If you played the guitar in High School during the late 80s and early 90s like I did there is an excellent chance that you were in a band. Somebody had a drum kit. Somebody played bass. And somebody screamed into a mic. Maybe there were keyboards (Yamaha or Roland only, please), maybe not. Odds are pretty good it was a four piece and you played pretty loudly. Loud is a really good definition of bands at that stage and in that place in time. I know my band was loud. Really loud. And we played pretty fast. Most songs sat around the 138 bpm mark or higher and moved at a good clip. Did I mention that we were loud? Especially in my mom’s basement or in our singer’s garage. Really, really loud.

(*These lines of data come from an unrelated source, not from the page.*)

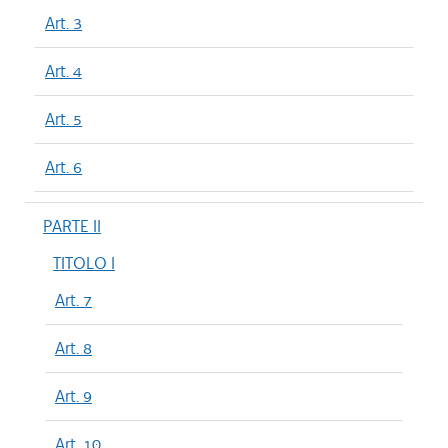
Art. 3
Art. 4
Art. 5
Art. 6
PARTE II
TITOLO I
Art. 7
Art. 8
Art. 9
Art. 10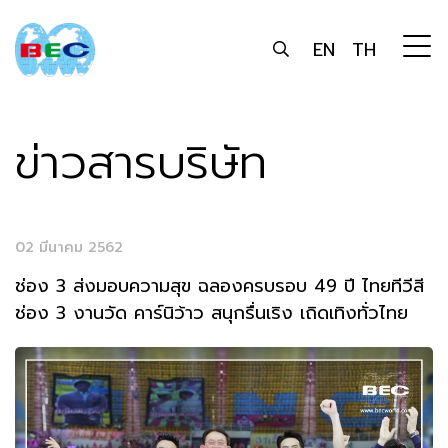
EN
TH
ข่าวสารบริษัท
02 มีนาคม 2562
ช่อง 3 ส่งมอบความสุข ฉลองครบรอบ 49 ปี ไทยทีวีสี
ช่อง 3 งานวัด คาร์นิว้าว สนุกรื่นเริง เถิดเทิงทั่วไทย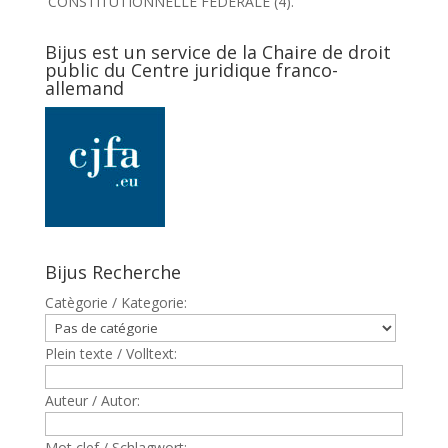
CONSTITUTIONNELLE FEDERALE (4).
Bijus est un service de la Chaire de droit
public du Centre juridique franco-
allemand
Bijus Recherche
Catègorie / Kategorie:
Plein texte / Volltext:
Auteur / Autor:
Mot clef / Schlagwort:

While setting up for practice or tearing down there was always at least one 10 minute break where the “what ifs” broke out and we’d go on at length about how cool it would be to get a record contract and tour. How much money we’d have. How many guitars I would be able to go through in a show. How we’d remember the tough times and help bands like us make it big. We’ll set aside the “rough life” of living in a college town in northeast Ohio for a little bit because, well, with nothing to compare it to your first bite of caviar is just salty sacks of nastiness.

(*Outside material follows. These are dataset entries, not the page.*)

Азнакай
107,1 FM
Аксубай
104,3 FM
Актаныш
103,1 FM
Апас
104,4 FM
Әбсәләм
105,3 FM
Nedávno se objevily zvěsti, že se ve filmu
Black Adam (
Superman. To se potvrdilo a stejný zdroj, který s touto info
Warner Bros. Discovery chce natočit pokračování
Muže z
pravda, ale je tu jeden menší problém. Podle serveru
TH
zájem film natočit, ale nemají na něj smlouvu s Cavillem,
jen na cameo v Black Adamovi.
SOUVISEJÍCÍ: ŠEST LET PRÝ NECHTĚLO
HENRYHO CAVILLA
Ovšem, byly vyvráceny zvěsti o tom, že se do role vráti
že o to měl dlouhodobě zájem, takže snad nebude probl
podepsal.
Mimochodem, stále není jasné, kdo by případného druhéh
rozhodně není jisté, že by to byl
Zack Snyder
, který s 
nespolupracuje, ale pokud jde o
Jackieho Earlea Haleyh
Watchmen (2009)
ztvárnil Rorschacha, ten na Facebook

Since those days in the basement I have learned that life as a touring musician isn’t for everyone. It’s hard work that requires dedication and sacrifice. My life took me to different places and my journey with music was on an entirely different track from that of the kid wailing on his Strat. I’m glad I did what I did. No regrets there. But something that I have come to realize is that the dreams of that era are fading into myth and legend. Record contracts don’t work like they used to (or like we imagined they did). Touring isn’t about private jets and fancy hotels (not that it ever was for most bands). The time of the megadeal is dying out. Things are smaller now. The world is a different place.

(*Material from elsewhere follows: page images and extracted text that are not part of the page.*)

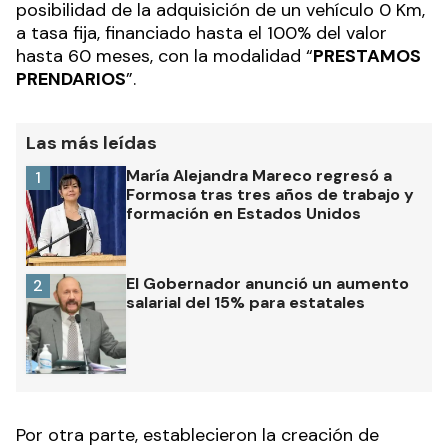
posibilidad de la adquisición de un vehículo 0 Km,
a tasa fija, financiado hasta el 100% del valor
hasta 60 meses, con la modalidad “
PRESTAMOS
PRENDARIOS
”.
Las más leídas
María Alejandra Mareco regresó a
1
Formosa tras tres años de trabajo y
formación en Estados Unidos
El Gobernador anunció un aumento
2
salarial del 15% para estatales
Por otra parte, establecieron la creación de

At 16, I dreamed of being on a stage in a huge stadium with tens of thousands cheering for every guitar solo I tore through. Today, you couldn’t drag me to a stadium to hear a concert. It’s crowded, noisy, and generally not fun. It’s a “me media” world now and artists have to fight for space on an iPod and not for top billing at a show. There are many who disagree with that, but among the people I know (my tribe if you will) this is exactly the case. When I release a sketch or an album, I’m hoping for a person to listen to a tune all the way through and then toss it into the vast random shuffle of his or her music library to be doled out in the context of playlists or at the mercy of random. On occasion I’ll go to hear a good band or to support someone I know. That’s cool. It’s usually a smaller venue and a good time is had by all. There is a connection that carries the experience. It’s good. It’s fun. But the big Rock-with-a-capital-R shows are a dying breed and will be all but gone in five years’ time.

This isn’t a lament.

Someone mentioned to me the other day that if Back to the Future were made today, Marty would go back in time to 1980. That was a kick in the head. In 1980, no one that I knew had even heard of the Internet. Well, my dad did, but he wasn’t talking about it. No browsers. No “social media.” None of that. There were cultural gatekeepers everywhere. Today? It’s all but gone. Get some free web hosting and jump on the site of the minute and you’ll have a platform for your work. And that’s any work. Books, music, paintings, sculpture, crafts, all of it. Of course, that means that everyone gets a smaller and smaller slice of the attention at large. That’s great if you have adjusted your expectation.

There aren’t many seats at the table for bands like U2. Who is the next U2? Will there be another U2? There’s an entire industry hoping that there will still be a table at all, but for msot musicians I don’t think it much matters. If you can be content to have listeners who number in the hundreds, you’re doing very well. Get to the thousand mark and maybe you can make a living with your art. I wish you luck! I’m aiming for it myself in a skewed sort of way. But the big rock and roll dreams are all used up. It was a powerful and wonderful time, but check that verb tense. It’s in the past and that’s OK.